Having an arrest on your record can haunt you long after the criminal matter you stand accused of in Waco is resolved. Such a record can bar you from obtaining certain types of housing, and even potentially interfere with you getting a job. Thus, it certainly is in your best interest to try and have any such action removed from public records. However, not all criminal offenses are eligible for expungement. Knowing which ones are might save you a good amount of both mental and emotional effort.
According to Section 55.01 of the Texas Code of Criminal Procedure, you are eligible for expungement if you were arrested for a crime and later acquitted, or convicted but then later pardoned. The only exception to the rule of you being acquitted is if you are still subject to another charge stemming from the same alleged criminal episode. You can also have an arrest expunged if, immediately following your release, to criminal charges remain pending and no final conviction in your case is ever reached.

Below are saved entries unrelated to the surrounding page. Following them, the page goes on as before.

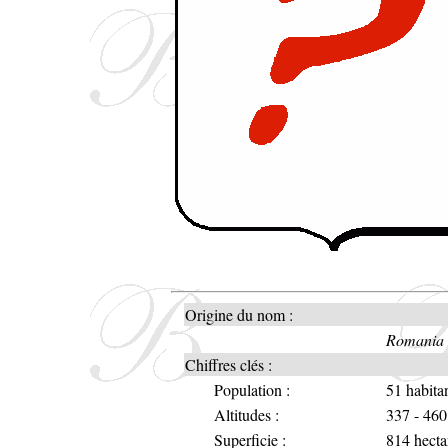
Origine du nom :
Romania a
Chiffres clés :
Population :
51 habita
Altitudes :
337 - 460
Superficie :
814 hecta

That may offer some hope in the case of an arrest or pardon, yet what about offenses for which you are convicted? There are other methods that can keep information regarding a criminal offense away from the public. The Texas Department of Public Safety states that certain offenses allow you to complete deferred adjudicated community supervision. Upon your completion, you can then petition the court for an order of nondisclosure. This would prevent criminal justice agencies from making records of your offense public. While not as thorough as expungement, an order of nondisclosure can be particularly effective at shielding your criminal record. Such orders are even expected from requests made under the Public Information Act.